I would like each line of the data that holds the word "cancer" copied out.

——

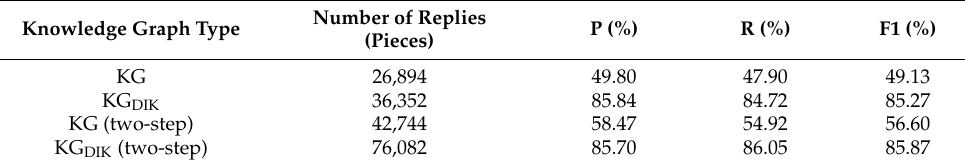
Table 6. The experiment results of intelligent QA by KG and KG DIK . Knowledge Graph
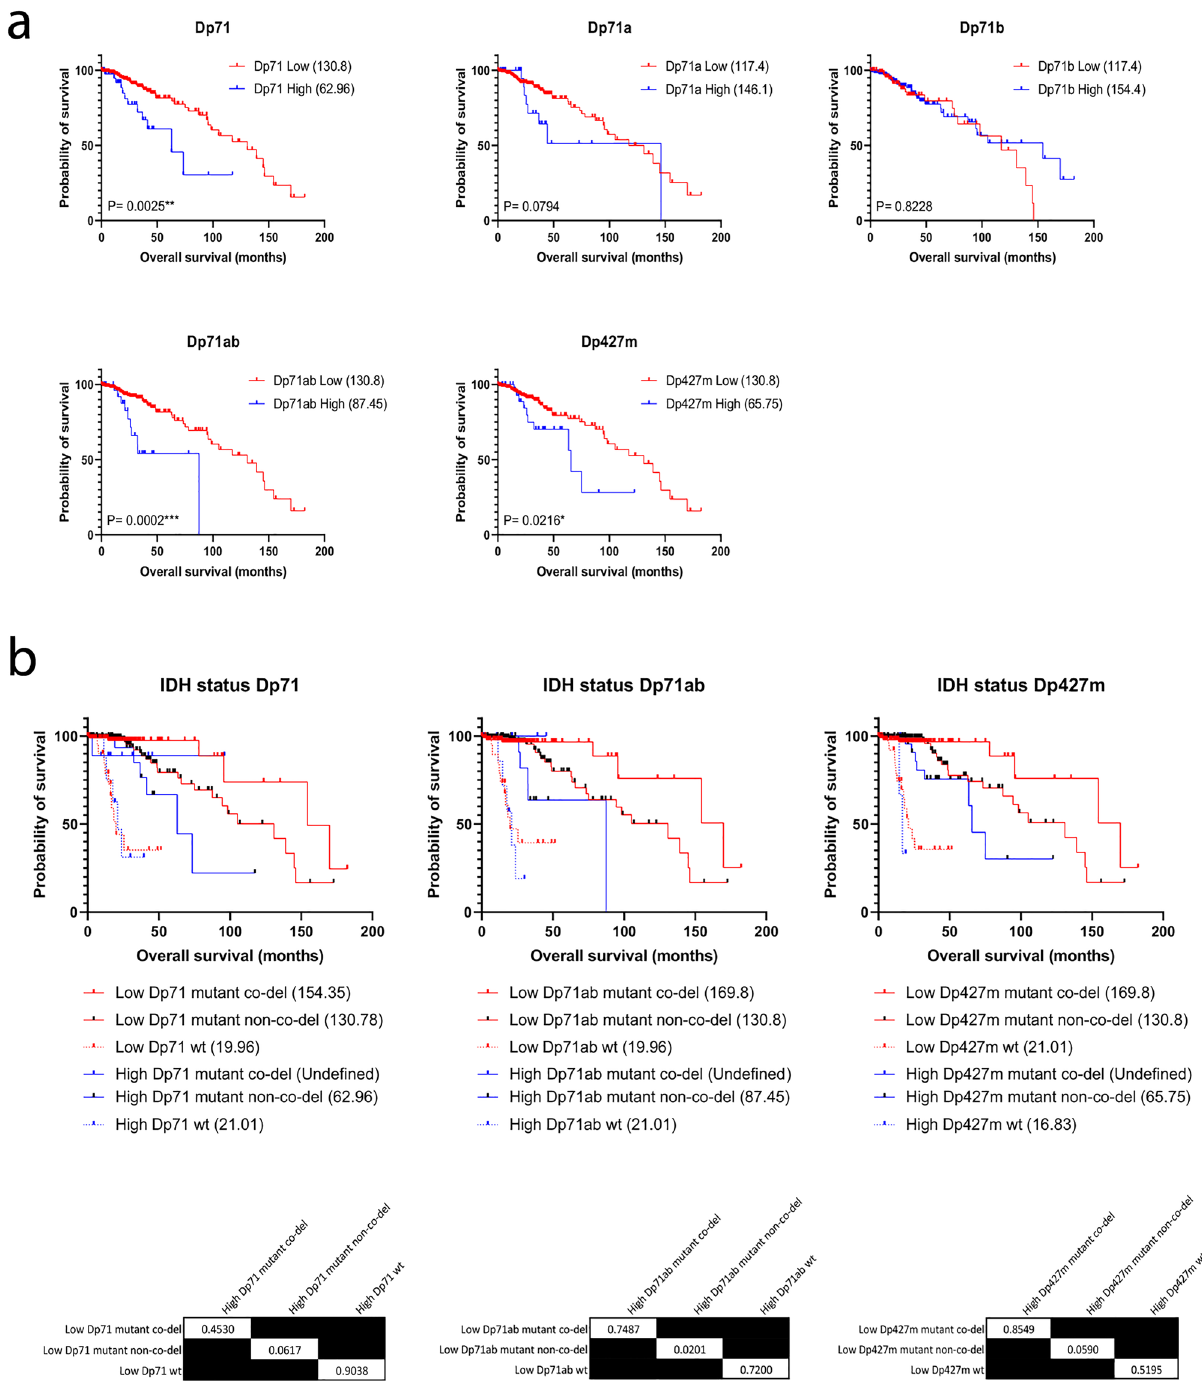
Figure 7. The expression of multiple DMD gene products are significantly associated with LGG survival outcomes. ( a ) LGG TCGA RNAseq data for each DMD isoform was dichotomised into high (blue) and low (red) expression groups and survival analysis performed in GraphPad using the log-rank test. Numbers in brackets are median overall survival times in months. ( b ) Kaplan–Meier survival curves for high (blue) vs low (red) Dp71, Dp71ab or Dp427m expression for each IDH mutation status group were compared. Numbers in brackets are median overall survival times in months. The tables provide the log-rank test P values for each planned comparison; the alpha value was adjusted to 0.017 to correct for multiple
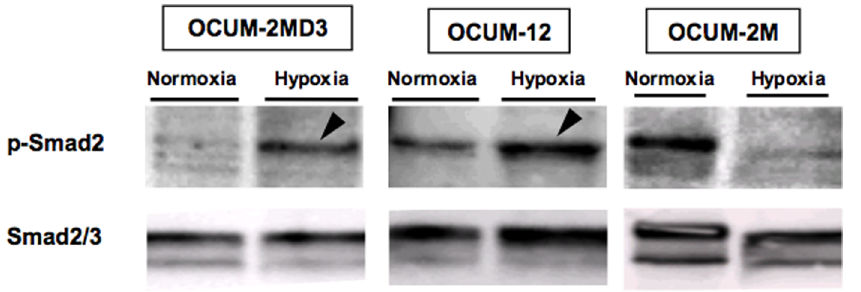
Figure 4. Smad2 phosphorylation of gastric cancer cells under a hypoxic condition. Hypoxic condition for 24 h increased Smad2 phosphorylation of OCUM-2MD3 and OCUM-12 cells (arrowheads), but not that of OCUM-2M cells. Smad2/3 was used as an international control for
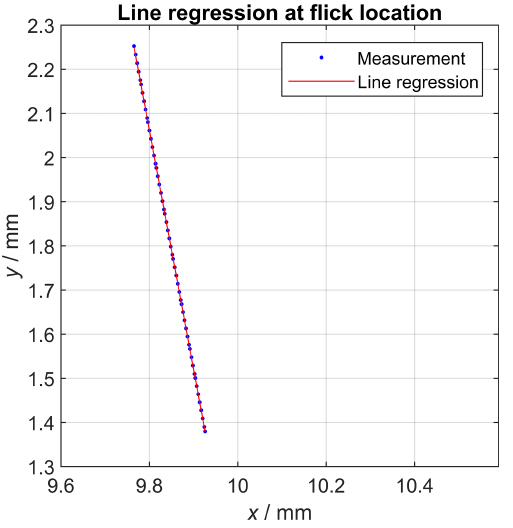
Figure 9. Circle scan containing the flick (height 15µm): distances from the Gaussian circle in polar coordinates. See also coordinates in Fig. 10, with e x matching the vector [ φ = 0 ◦ 1 ] and e y matching the vector [ φ = 90° 1 ] .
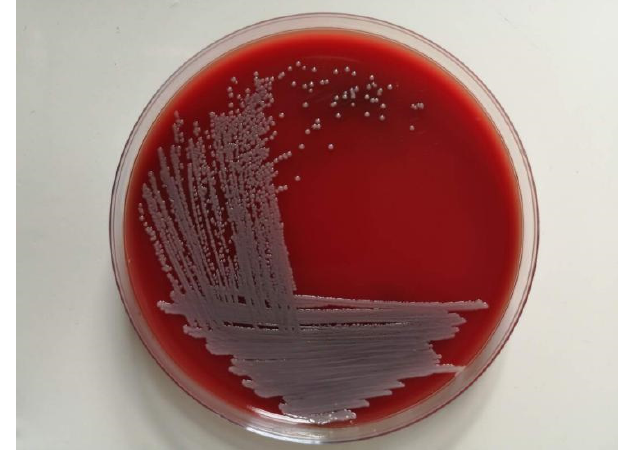
Figure 1. Purified bacterial colonies cultured on blood agar.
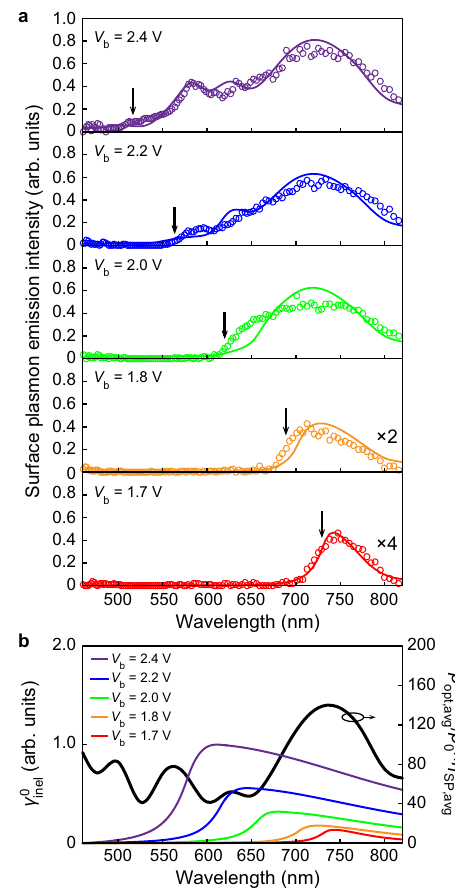
Fig. 4 Tunable SP emission spectrum. a Voltage dependence of the SP emission spectrum (colored dots) for a RIET device. For clarity, data at the two low voltages 1.7 V and 1.8 V are ampli fi ed by a factor of 2 and 4, respectively. Solid colored lines are the respective SP radiation power spectrum calculated based on the model described in the text, where the same scaling factors were used to match the experimental results. Black vertical arrows indicate the respective cutoff frequency v max with the quantum relation hv max ¼ eV b . Note that the small portion of emission with v > eV = h could be attributed to multielectron processes or hot-electron b light emission 50,51 . b Calculated vacuum source ef fi ciency γ 0 (color lines) inel = ρ ´ η and SP radiation enhancement ρ (black line) at various opt ; avg 0 SP ; avg voltages. Here, ρ and η were obtained under a dipole-source opt ; avg SP ; avg excitation with different polarization states and spatial positions, see Supplementary Note 3 for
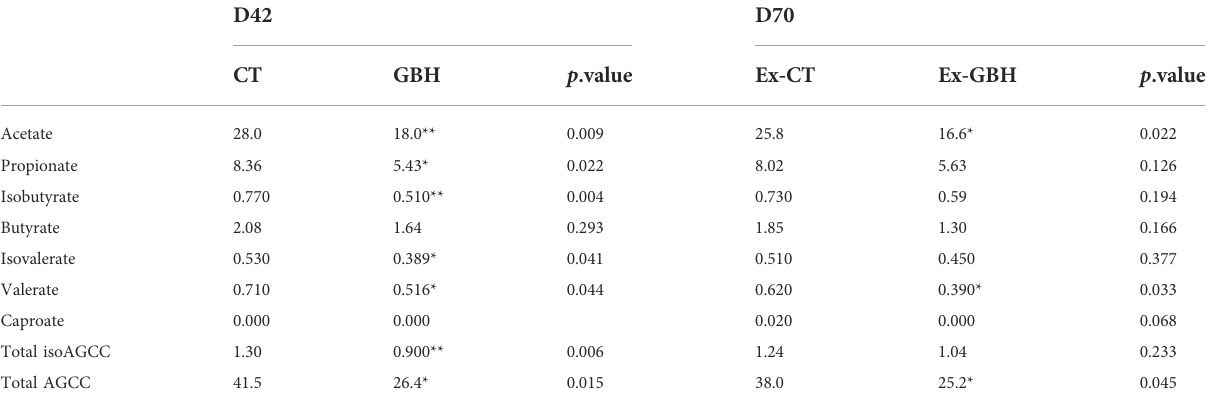
TABLE6Short-chainfattyacidconcentrationincecalcontent(µmol/g)duringdietaryGBH(GBH,D42,n=8)exposureincontrol(CT,n=8)andafter dietary GBH exposure (Ex-CT, D70, n = 12 and Ex-GBH, n = 11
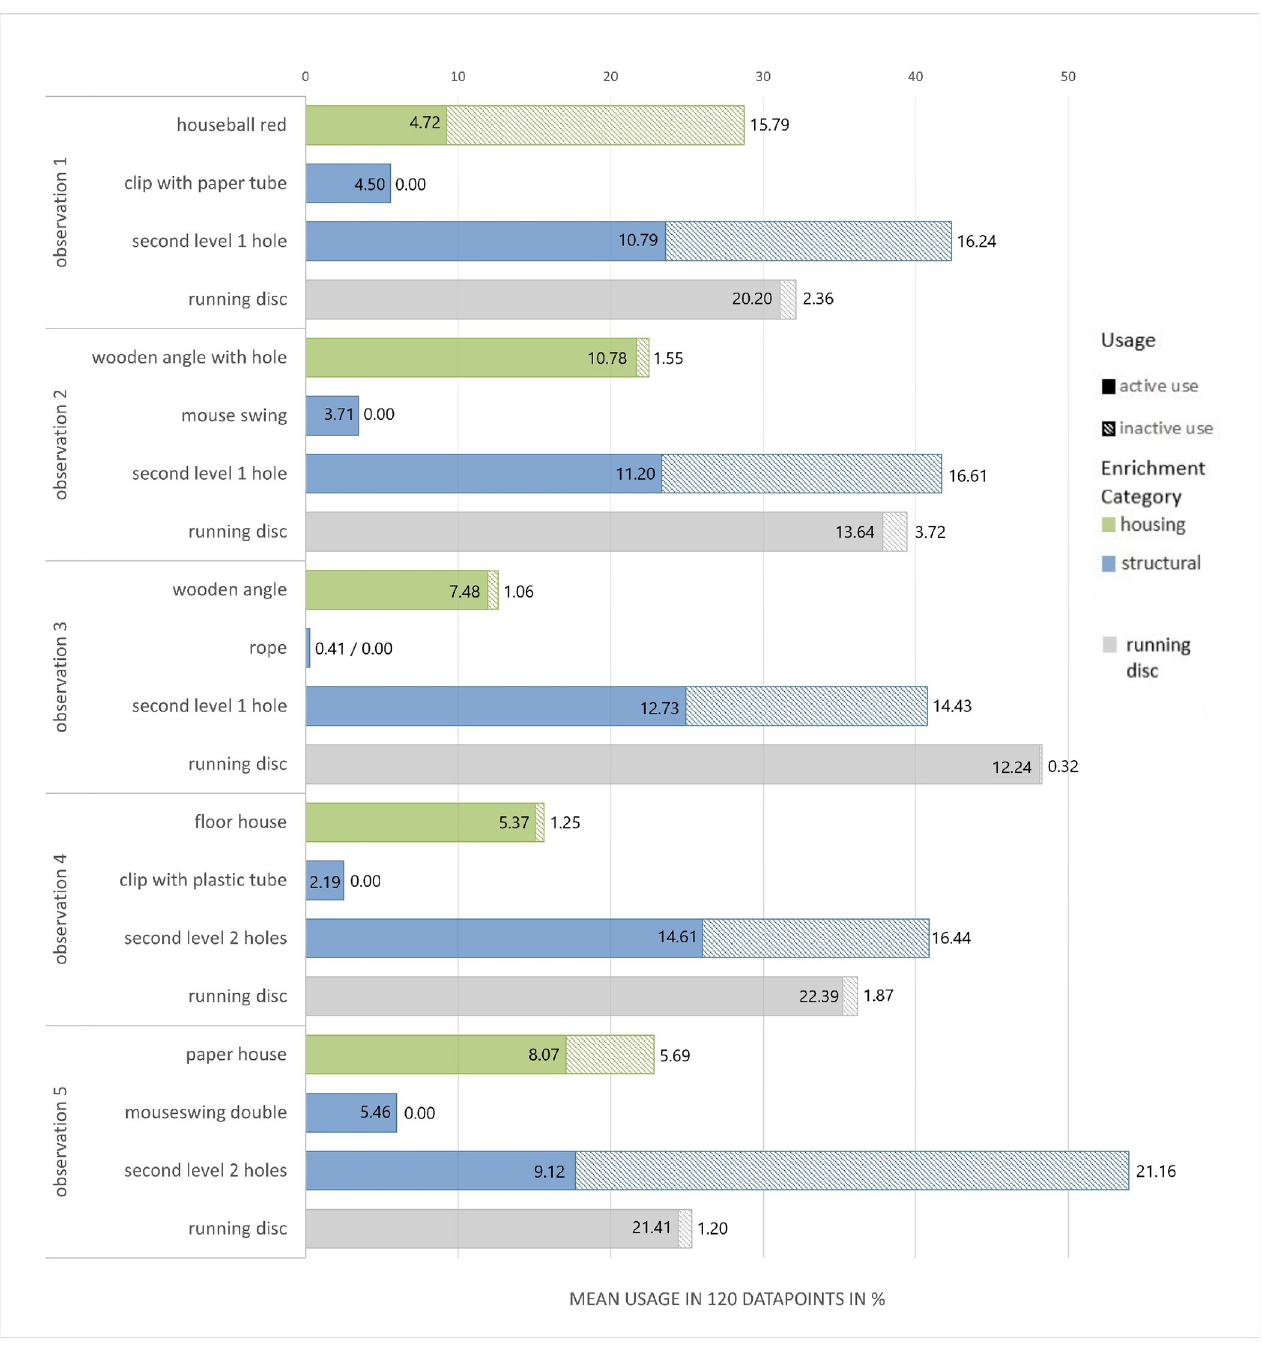
Fig 7. Video analysis of the active and inactive enrichment use in 5 observations of mice in enriched housing conditions (12 mice in 3 groups of 4 per cage) given as mean % of 120 datapoints. The running disc was provided in every enrichment item combination. Solid parts of the bars depict the active use of the respective elements and dashed parts of the bars depict the inactive use. Standard deviations for each stagged bar are given as numbers (inside bar for active use, outside for inactive use). Mice could use more than one item within each bout of 15s scan sampling therefore the added values of the bars might exceed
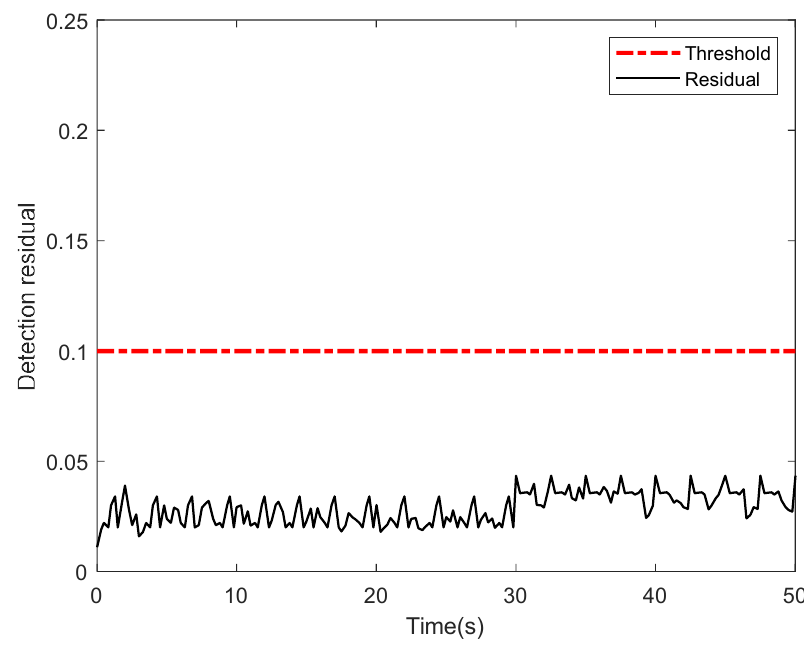
Figure 2. Detecting residual and threshold without fault.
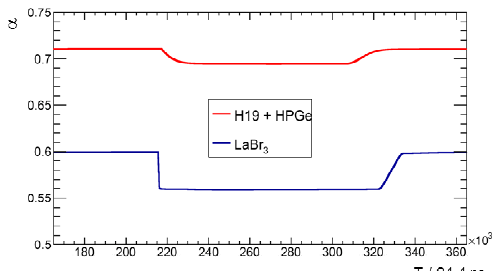
Figure 3. ToF dependent dead time of the two data acquisition systems.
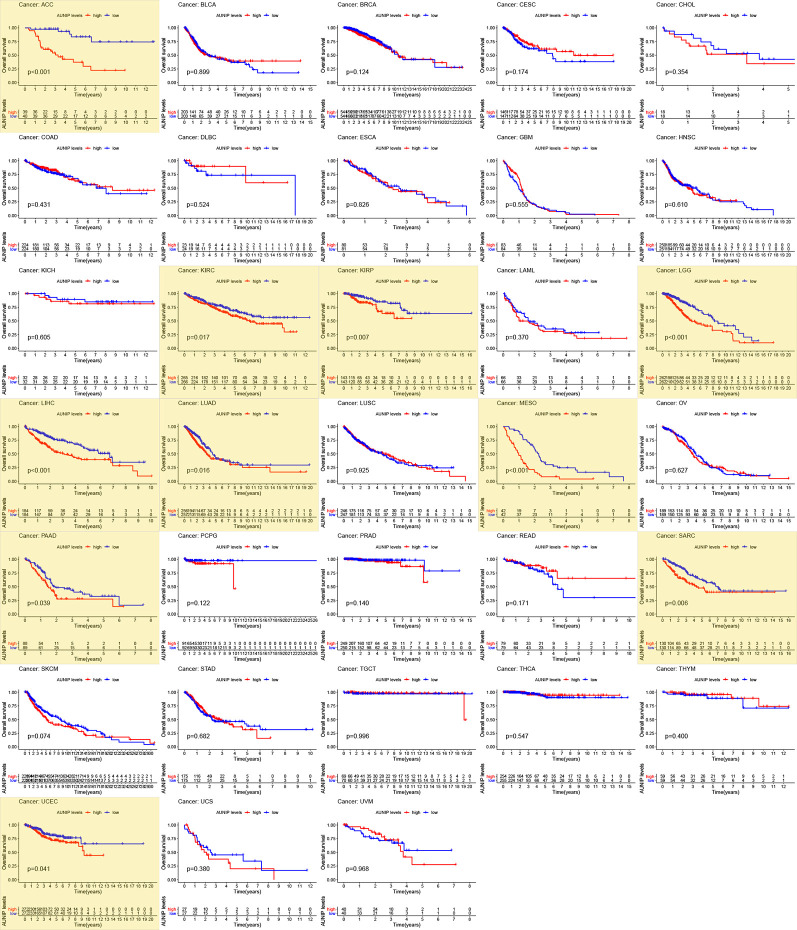
Survival analysis of 33 cancer types based on TCGA data. P < 0.05 indicates statistical significance and the significant values are marked in yellow.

——

▸ **SOLUTION FOR THIS TASK**:
Figure 4. Smad2 phosphorylation of gastric cancer cells under a hypoxic condition. Hypoxic condition for 24 h increased Smad2 phosphorylation of OCUM-2MD3 and OCUM-12 cells (arrowheads), but not that of OCUM-2M cells. Smad2/3 was used as an international control for
Survival analysis of 33 cancer types based on TCGA data. P < 0.05 indicates statistical significance and the significant values are marked in yellow.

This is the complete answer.